_Exercise prompt_
Below are the entries; return every line among them that holds the word "opsz".

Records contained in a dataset
++++++

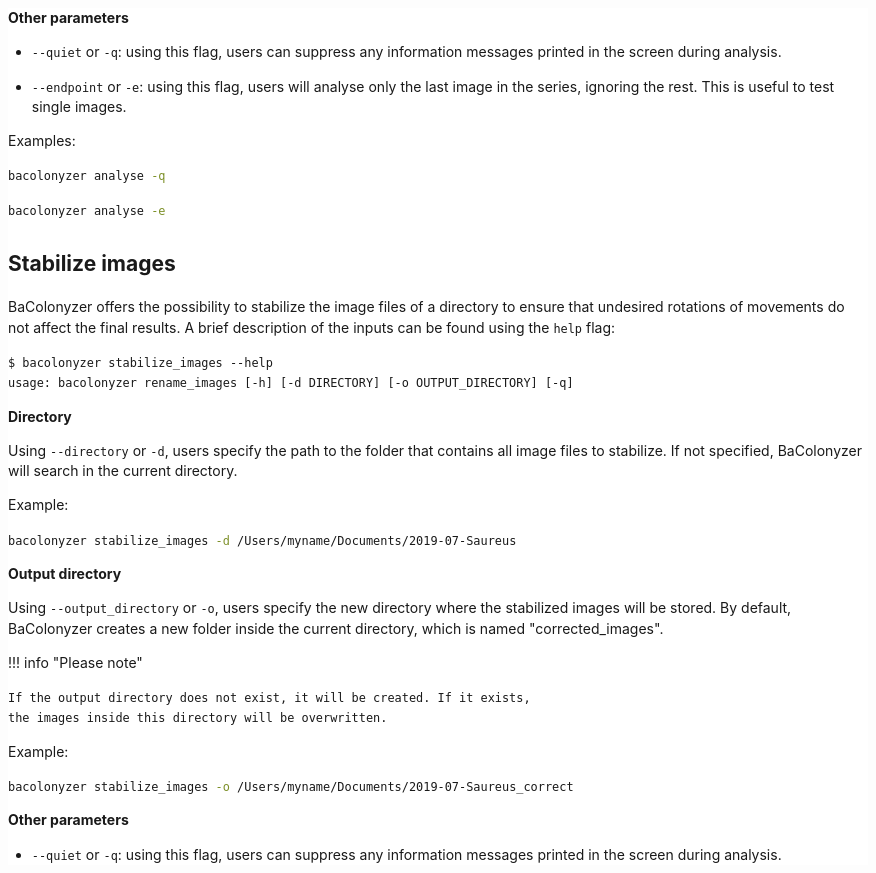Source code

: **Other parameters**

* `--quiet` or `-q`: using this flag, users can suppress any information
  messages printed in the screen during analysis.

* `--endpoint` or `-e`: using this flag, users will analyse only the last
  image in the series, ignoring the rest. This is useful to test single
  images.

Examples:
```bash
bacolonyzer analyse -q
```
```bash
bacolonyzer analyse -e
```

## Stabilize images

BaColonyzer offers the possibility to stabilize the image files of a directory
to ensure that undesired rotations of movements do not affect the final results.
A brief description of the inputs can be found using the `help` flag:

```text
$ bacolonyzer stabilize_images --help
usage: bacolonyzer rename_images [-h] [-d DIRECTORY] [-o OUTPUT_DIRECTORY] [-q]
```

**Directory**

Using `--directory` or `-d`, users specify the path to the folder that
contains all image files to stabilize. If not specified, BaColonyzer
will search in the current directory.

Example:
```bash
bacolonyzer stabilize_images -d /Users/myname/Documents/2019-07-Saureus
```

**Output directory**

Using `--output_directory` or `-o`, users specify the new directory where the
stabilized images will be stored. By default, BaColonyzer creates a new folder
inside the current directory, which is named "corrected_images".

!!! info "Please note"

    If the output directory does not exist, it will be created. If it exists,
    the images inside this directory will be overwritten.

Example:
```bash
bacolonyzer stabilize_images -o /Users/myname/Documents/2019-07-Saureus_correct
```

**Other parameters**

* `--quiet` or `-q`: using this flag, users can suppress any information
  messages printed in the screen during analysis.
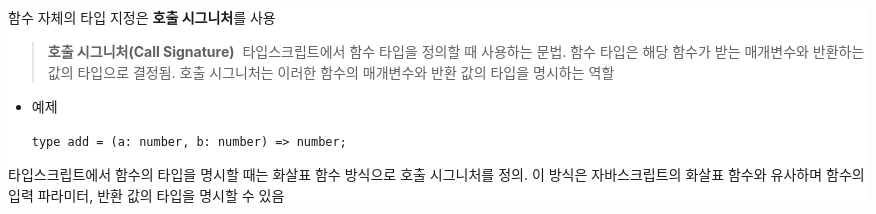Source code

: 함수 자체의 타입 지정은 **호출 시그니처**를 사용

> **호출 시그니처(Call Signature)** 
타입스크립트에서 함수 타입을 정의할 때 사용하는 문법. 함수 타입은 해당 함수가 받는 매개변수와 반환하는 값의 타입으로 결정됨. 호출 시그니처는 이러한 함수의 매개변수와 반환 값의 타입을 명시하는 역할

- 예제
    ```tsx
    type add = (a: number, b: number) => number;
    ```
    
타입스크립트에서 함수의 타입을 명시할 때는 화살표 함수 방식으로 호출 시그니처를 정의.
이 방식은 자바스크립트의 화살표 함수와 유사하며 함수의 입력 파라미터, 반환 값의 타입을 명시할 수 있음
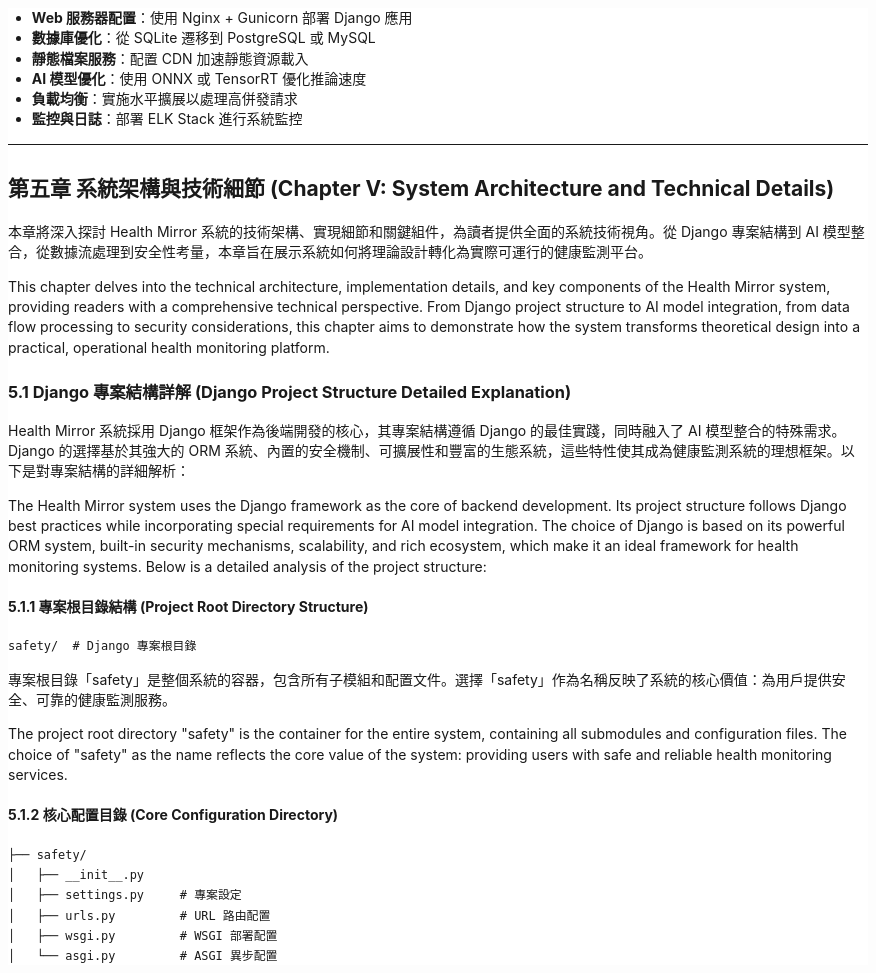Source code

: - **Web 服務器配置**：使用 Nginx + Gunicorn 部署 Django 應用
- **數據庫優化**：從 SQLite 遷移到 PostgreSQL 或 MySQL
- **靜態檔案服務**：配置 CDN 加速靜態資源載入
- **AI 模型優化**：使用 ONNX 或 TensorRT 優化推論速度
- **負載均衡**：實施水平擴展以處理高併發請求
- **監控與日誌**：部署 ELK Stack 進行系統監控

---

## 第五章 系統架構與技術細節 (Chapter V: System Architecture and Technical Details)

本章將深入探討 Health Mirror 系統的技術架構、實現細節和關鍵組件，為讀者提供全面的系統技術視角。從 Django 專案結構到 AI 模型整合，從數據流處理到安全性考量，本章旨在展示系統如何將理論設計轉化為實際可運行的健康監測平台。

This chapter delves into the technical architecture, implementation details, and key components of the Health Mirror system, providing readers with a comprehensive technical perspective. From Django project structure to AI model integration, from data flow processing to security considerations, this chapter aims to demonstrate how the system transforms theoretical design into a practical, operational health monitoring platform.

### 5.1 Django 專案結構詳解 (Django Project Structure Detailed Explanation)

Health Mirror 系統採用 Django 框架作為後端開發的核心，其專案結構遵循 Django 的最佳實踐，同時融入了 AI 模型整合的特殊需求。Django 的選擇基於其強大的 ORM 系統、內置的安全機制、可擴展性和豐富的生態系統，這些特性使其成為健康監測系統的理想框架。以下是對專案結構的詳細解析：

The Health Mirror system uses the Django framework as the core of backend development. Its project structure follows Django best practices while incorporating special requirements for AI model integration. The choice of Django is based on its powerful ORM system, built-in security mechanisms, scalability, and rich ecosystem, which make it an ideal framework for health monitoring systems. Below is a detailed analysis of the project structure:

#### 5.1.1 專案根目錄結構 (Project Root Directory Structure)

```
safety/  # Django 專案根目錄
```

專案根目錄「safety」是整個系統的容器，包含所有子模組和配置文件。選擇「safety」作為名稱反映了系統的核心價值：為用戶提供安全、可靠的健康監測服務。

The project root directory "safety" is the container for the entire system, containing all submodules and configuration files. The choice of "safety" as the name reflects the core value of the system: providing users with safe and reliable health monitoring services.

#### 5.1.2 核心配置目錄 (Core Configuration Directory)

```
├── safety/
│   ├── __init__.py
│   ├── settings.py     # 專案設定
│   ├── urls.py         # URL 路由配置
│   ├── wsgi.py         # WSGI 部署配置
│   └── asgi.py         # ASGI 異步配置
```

++++++

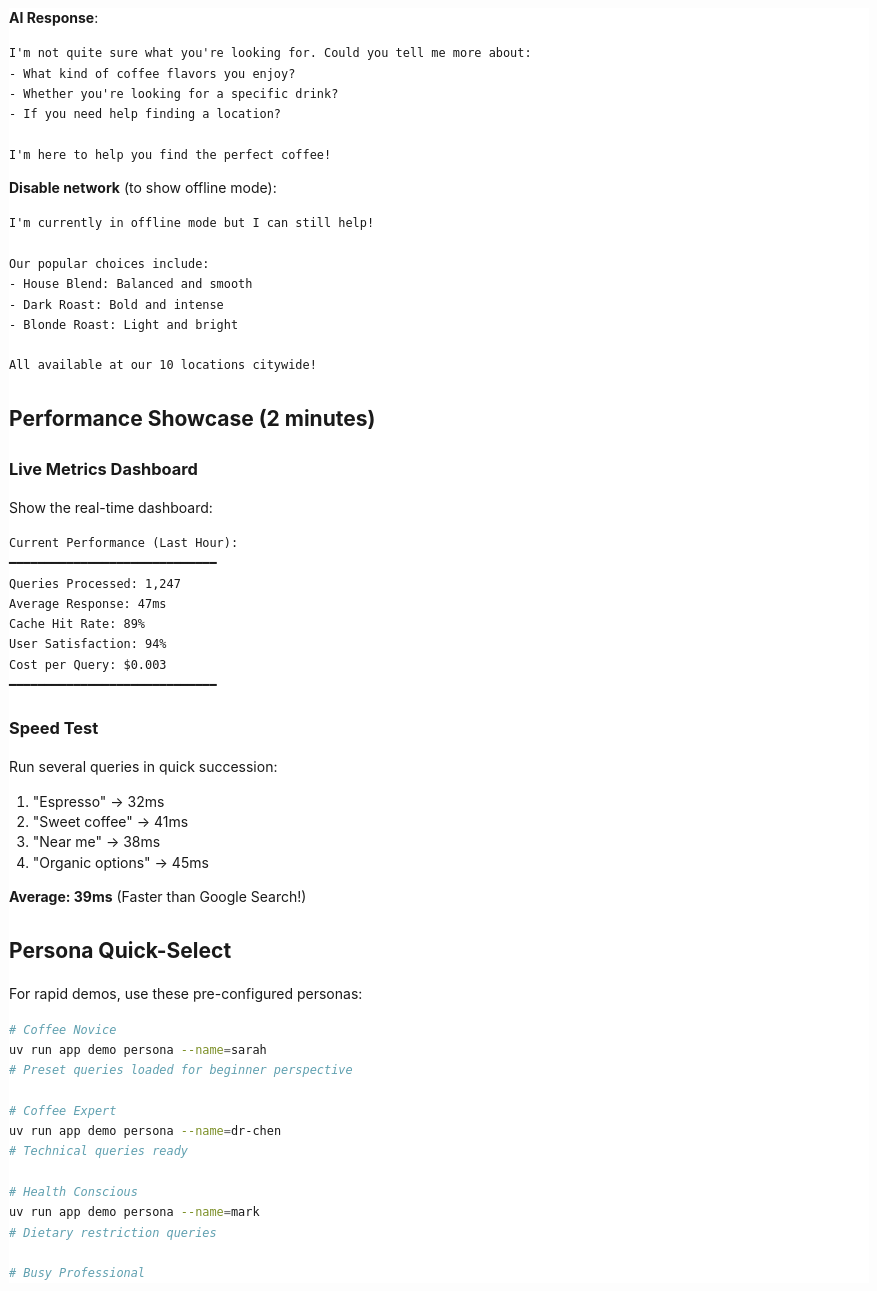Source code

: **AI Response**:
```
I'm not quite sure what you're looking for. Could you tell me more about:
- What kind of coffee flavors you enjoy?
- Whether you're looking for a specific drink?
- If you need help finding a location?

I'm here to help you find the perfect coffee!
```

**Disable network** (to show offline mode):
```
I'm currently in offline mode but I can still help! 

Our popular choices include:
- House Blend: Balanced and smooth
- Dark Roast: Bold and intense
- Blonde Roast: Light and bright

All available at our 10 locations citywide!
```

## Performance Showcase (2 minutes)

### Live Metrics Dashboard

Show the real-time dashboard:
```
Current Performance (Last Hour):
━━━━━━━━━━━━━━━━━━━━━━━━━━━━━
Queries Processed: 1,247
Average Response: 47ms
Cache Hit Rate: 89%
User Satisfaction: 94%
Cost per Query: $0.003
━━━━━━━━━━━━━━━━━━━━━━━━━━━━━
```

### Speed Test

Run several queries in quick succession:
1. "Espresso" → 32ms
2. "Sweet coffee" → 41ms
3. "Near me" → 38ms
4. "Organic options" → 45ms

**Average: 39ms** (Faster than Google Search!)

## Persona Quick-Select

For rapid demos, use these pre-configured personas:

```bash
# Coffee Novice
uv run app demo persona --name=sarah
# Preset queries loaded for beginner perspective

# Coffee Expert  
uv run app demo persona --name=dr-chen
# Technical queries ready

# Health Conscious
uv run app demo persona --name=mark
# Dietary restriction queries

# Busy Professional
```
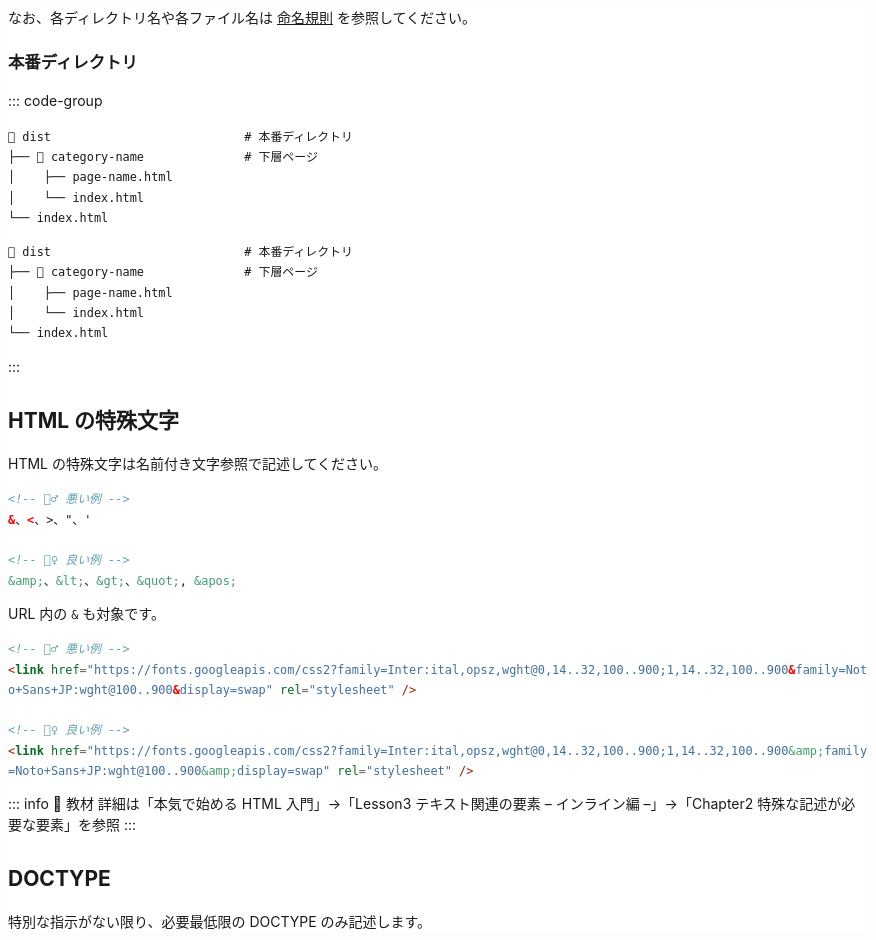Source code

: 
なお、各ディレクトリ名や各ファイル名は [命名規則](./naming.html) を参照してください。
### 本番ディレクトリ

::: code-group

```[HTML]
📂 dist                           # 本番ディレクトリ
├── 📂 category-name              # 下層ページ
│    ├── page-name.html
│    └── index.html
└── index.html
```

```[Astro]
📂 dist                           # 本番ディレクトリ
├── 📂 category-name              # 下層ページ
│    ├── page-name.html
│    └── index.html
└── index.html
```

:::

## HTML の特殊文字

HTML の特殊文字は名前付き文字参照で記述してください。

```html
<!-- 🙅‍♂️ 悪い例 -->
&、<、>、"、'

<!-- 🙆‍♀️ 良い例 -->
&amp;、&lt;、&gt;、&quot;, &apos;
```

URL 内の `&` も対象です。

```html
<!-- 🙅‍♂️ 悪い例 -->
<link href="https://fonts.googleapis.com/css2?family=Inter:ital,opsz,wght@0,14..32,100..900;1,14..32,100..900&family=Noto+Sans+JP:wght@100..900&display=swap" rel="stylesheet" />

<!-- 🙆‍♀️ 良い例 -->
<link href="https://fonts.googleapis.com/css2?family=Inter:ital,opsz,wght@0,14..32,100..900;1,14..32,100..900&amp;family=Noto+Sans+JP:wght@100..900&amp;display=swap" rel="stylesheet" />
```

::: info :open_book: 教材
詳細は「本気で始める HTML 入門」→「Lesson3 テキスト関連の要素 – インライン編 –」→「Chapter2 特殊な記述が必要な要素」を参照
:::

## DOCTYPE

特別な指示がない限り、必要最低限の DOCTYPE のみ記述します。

++++++

_Final answer_
<link href="https://fonts.googleapis.com/css2?family=Inter:ital,opsz,wght@0,14..32,100..900;1,14..32,100..900&family=Noto+Sans+JP:wght@100..900&display=swap" rel="stylesheet" />
<link href="https://fonts.googleapis.com/css2?family=Inter:ital,opsz,wght@0,14..32,100..900;1,14..32,100..900&amp;family=Noto+Sans+JP:wght@100..900&amp;display=swap" rel="stylesheet" />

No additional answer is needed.